Esper Satellites’ Sales Surge Despite Losing Its First Satellite (Image Credit: Payload)
Esper Satellites is a satellite company…without any satellites on orbit.
Despite this, the Melbourne-based EO startup’s sales have ballooned from less than $1M in revenue at the start of the year to more than $10M now, CEO Shoaib Iqbal revealed to Payload.
Counterintuitively, this sales growth came after the company’s first mission to orbit ended in failure.
Somewhere: Esper’s first hyperspectral payload, Over the Rainbow-1 (OTR-1), launched in March aboard a Space Machines bus on Transporter-10. However, Space Machines failed to make contact with the satellite after it deployed on orbit, forcing Esper to make other arrangements.
The company’s solution is OTR-X, an attempt to bridge the data gap between the failed OTR-1 mission and the planned OTR-2 mission by utilizing a near-infrared sensor from a partner’s satellite already in orbit.
The result is that Esper started delivering data to clients while they prepared to put their own dedicated payloads in orbit.
“It’s very similar specs to what we were launching on the [OTR-1]. Obviously, the cost benefit that we provide on our own sensors isn’t exactly there, but what that does mean is that we’re open for business,” Iqbal said.
Proof pudding: OTR-X has validated Esper’s business model and shown that the more data the company has, the more interest it can garner from the market.

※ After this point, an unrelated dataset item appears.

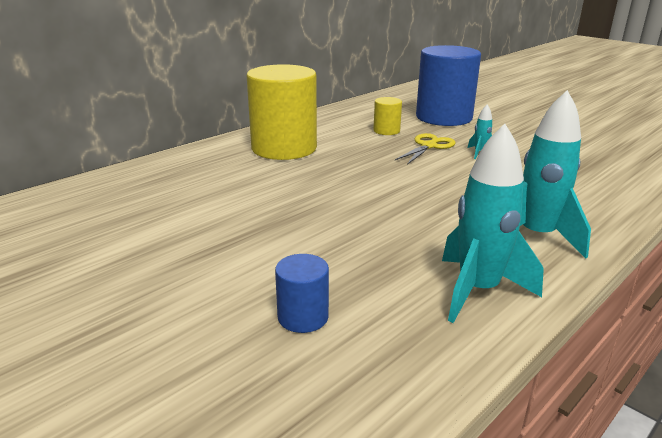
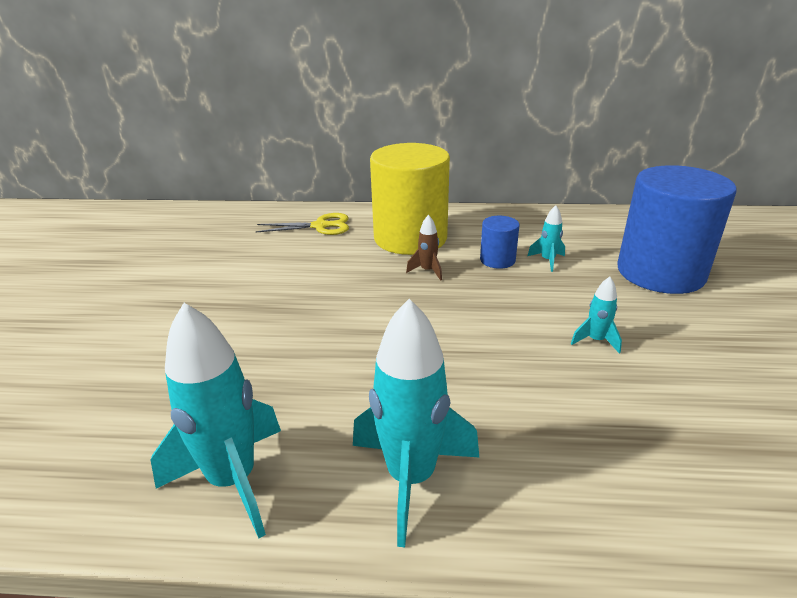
camera: 50 degrees right, 5 degrees up
blue cylinder [275,254,329,333] -> blue cylinder moved to [480,216,519,269]
yellow cylinder [373,97,402,135] -> turquoise rocket [527,205,565,272]
yellow scissors [395,133,455,165] -> yellow scissors moved to [256,213,349,235]
none -> brown rocket [406,215,442,281]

Esper now utilizes data from a range of EO partners, not just hyperspectral imagers, and has contracts for future mission data from the mining, oil, and gas sectors.
Over the next few years, the company plans to build a constellation of 18 satellites. After OTR-2, which is expected to launch this year on an ISRO PSLV, the technology and cost structure will significantly improve.

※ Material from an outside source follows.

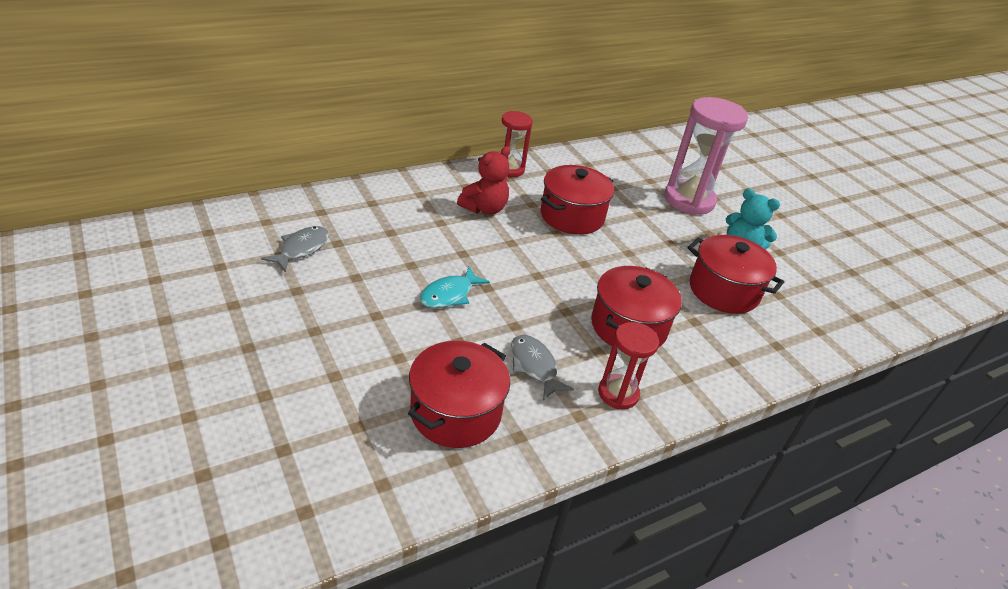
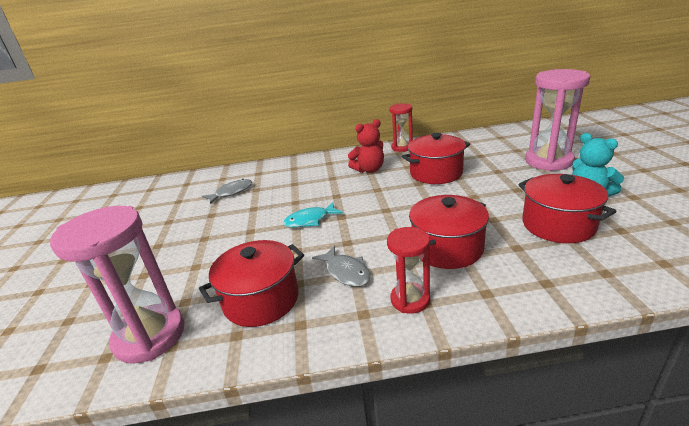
camera: 30 degrees right, 10 degrees down
grey fish [511,335,574,400] -> grey fish turned 150 degrees clockwise [312,246,370,287]
none -> pink hourglass [50,206,184,364]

What’s next: The company is on track to launch four payloads in 2026, dubbed the Four-Leaf Clover missions. While OTR-1, OTR-2 and OTR-X use near-infrared hyperspectral imagery, later missions will have even more advanced sensors.

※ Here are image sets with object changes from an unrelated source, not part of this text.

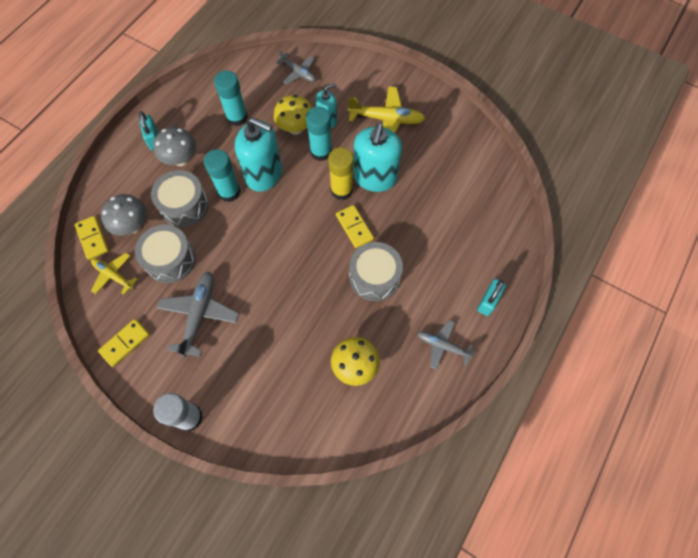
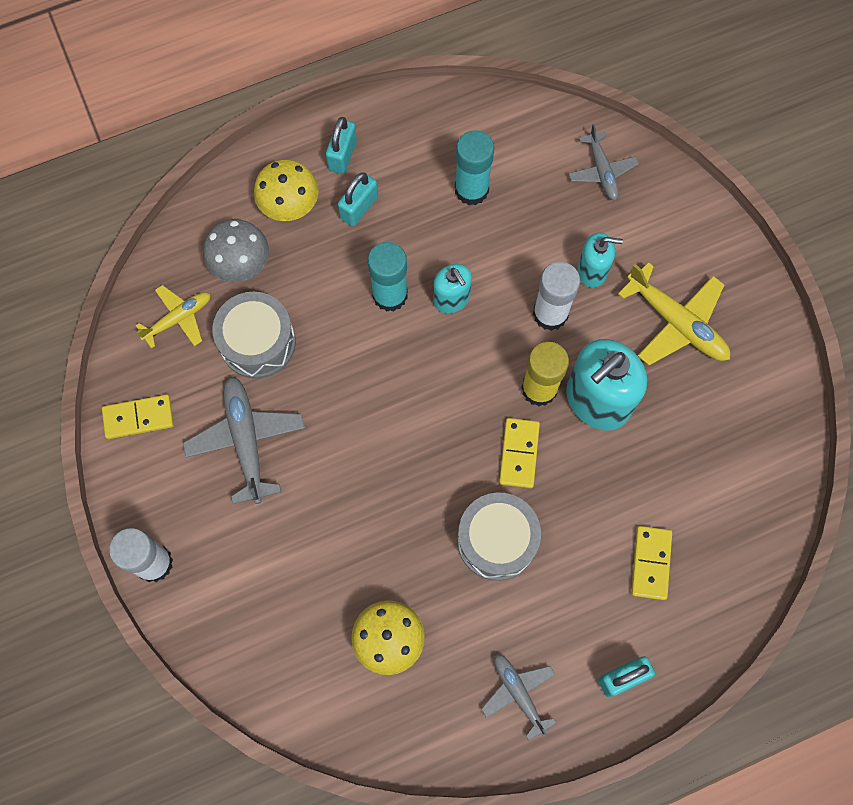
camera: 35 degrees right, 5 degrees up
yellow domino [74,216,109,260] -> yellow domino moved to [631,526,672,600]
yellow plane [91,253,138,295] -> yellow plane turned 75 degrees clockwise [135,285,211,349]
grey drum [151,170,209,227] -> none
grey mushroom [153,127,196,166] -> turquoise padlock [338,172,378,227]
grey plane [157,271,239,358] -> grey plane turned 60 degrees counterclockwise [183,377,305,504]
turquoise soap dispenser [235,117,282,192] -> turquoise soap dispenser [433,264,472,313], size x0.55
yellow mushroom [274,95,312,135] -> yellow mushroom moved to [254,159,318,221]
turquoise glue stick [306,107,332,161] -> white glue stick [533,262,580,331]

“They’re our secret sauce, basically our magnum opus so far. The capability we have packed into those sensors that we’re going to be flying on the Four-Leaf Clover missions will blow everything else that’s currently on the market out of the water,” Iqbal said. “Especially with the pricing that we’re looking to operate. Per satellite we can still offer it for sub-$2 per square kilometer.”